Ainsi, la loi prévoirait notamment la concentration, dans un unique tribunal par département, des procédures jugées actuellement dans les 164 tribunaux d’instance et de grande instance. Quant aux 30 cours d’appel métropolitaines, leur nombre pourrait être divisé par deux afin de n’en conserver qu’une par région.

Au nom d’une prétendue simplification administrative, prétexte invoqué par le gouvernement, il faudra donc se déplacer plus et plus loin pour toutes les affaires de divorce, de garde d’enfant, de succession et pour de nombreux autres litiges comme les problèmes de crédits impayés, d’expulsions locatives, de logements indécents, de surendettement….

Le gouvernement affirme que des tribunaux de proximité seraient maintenus et que la dématérialisation des procédures permettra à chacun de suivre sur Internet l’avancement de son dossier… Mais comme le soulignaient des avocats, ces tribunaux « seront en réalité des coquilles vides. On nous annonce une justice proche, on aura une justice proche d’un écran d’ordinateur. Le gouvernement veut créer des déserts judiciaires ».
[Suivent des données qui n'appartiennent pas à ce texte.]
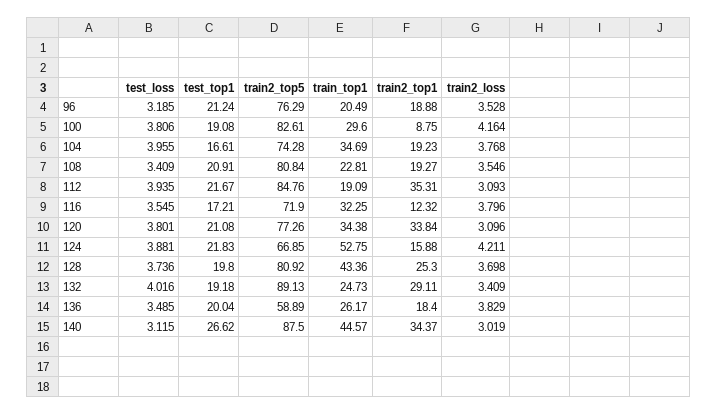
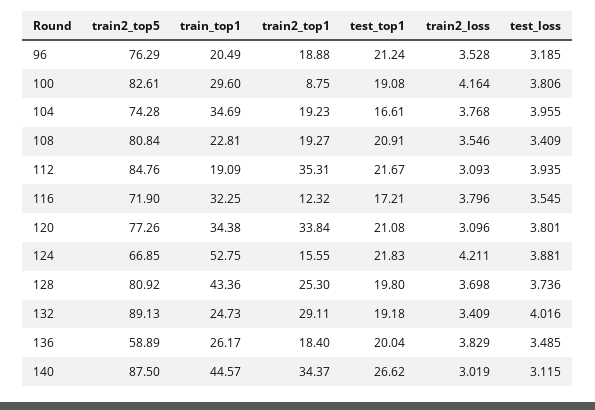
  {
    "test_loss": {
      "96": 3.185,
      "100": 3.806,
      "104": 3.955,
      "108": 3.409,
      "112": 3.935,
      "116": 3.545,
      "120": 3.801,
      "124": 3.881,
      "128": 3.736,
      "132": 4.016,
      "136": 3.485,
      "140": 3.115
    },
    "test_top1": {
      "96": 21.24,
      "100": 19.08,
      "104": 16.61,
      "108": 20.91,
      "112": 21.67,
      "116": 17.21,
      "120": 21.08,
      "124": 21.83,
      "128": 19.8,
      "132": 19.18,
      "136": 20.04,
      "140": 26.62
    },
    "train2_top5": {
      "96": 76.29,
      "100": 82.61,
      "104": 74.28,
      "108": 80.84,
      "112": 84.76,
      "116": 71.9,
      "120": 77.26,
      "124": 66.85,
      "128": 80.92,
      "132": 89.13,
      "136": 58.89,
      "140": 87.5
    },
    "train_top1": {
      "96": 20.49,
      "100": 29.6,
      "104": 34.69,
      "108": 22.81,
      "112": 19.09,
      "116": 32.25,
      "120": 34.38,
      "124": 52.75,
      "128": 43.36,
      "132": 24.73,
      "136": 26.17,
      "140": 44.57
    },
    "train2_top1": {
      "96": 18.88,
      "100": 8.75,
      "104": 19.23,
      "108": 19.27,
      "112": 35.31,
      "116": 12.32,
      "120": 33.84,
-     "124": 15.88,
+     "124": 15.55,
      "128": 25.3,
      "132": 29.11,
      "136": 18.4,
      "140": 34.37
    },
    "train2_loss": {
      "96": 3.528,
      "100": 4.164,
      "104": 3.768,
      "108": 3.546,
      "112": 3.093,
      "116": 3.796,
      "120": 3.096,
      "124": 4.211,
      "128": 3.698,
      "132": 3.409,
      "136": 3.829,
      "140": 3.019
    }
  }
En réalité, le gouvernement impose à l’institution judiciaire la même politique de suppressions de postes et d’économies budgétaires qu’il applique à l’ensemble des services publics. Et les principales victimes en seront ceux pour lesquels l’accès à la justice est déjà aujourd’hui le plus difficile, pour des raisons sociales aussi bien que financières.

La réforme va d’ailleurs clairement dans ce sens en prévoyant de rendre obligatoire le recours à un avocat pour tout litige supérieur à 5 000 euros. Pour désengorger les tribunaux, la méthode du gouvernement est simple : dissuader les plus pauvres d’y avoir recours.